Task details
In the entries that follow, which lines hold the string "meisjes"? List them.

Source records
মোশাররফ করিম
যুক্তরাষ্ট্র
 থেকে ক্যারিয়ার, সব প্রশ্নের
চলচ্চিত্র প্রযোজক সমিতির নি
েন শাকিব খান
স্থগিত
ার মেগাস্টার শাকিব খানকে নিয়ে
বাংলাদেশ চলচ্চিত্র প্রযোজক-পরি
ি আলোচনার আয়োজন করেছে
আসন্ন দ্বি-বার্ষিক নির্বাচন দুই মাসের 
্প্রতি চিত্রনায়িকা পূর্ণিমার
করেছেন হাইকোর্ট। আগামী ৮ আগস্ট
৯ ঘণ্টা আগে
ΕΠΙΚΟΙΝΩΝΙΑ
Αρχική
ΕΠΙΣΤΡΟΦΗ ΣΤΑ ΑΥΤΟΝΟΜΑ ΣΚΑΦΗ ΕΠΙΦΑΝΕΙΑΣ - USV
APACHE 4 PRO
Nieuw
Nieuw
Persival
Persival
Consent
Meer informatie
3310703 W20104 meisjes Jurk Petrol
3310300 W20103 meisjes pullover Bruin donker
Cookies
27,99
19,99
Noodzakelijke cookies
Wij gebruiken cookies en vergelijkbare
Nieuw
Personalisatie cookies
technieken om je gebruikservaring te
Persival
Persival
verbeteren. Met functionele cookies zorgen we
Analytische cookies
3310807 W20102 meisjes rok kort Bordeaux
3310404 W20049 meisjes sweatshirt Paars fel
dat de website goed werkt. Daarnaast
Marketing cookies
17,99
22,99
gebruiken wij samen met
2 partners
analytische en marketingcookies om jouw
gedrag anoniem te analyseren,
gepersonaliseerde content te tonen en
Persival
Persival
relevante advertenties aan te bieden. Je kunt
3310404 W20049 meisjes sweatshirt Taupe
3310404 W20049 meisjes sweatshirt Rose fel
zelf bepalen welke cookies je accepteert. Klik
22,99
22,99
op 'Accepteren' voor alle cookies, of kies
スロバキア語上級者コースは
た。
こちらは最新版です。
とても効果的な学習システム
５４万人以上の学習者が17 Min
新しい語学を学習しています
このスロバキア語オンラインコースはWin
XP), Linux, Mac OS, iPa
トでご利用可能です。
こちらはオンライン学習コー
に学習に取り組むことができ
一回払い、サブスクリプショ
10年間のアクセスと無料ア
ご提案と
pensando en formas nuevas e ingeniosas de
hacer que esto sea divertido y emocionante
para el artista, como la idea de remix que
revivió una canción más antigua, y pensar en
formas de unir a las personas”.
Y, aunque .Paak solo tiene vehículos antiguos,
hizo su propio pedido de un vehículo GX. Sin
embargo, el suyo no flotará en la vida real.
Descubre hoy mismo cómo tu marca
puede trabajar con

Exercise solution
3310703 W20104 meisjes Jurk Petrol
3310300 W20103 meisjes pullover Bruin donker
3310807 W20102 meisjes rok kort Bordeaux
3310404 W20049 meisjes sweatshirt Paars fel
3310404 W20049 meisjes sweatshirt Taupe
3310404 W20049 meisjes sweatshirt Rose fel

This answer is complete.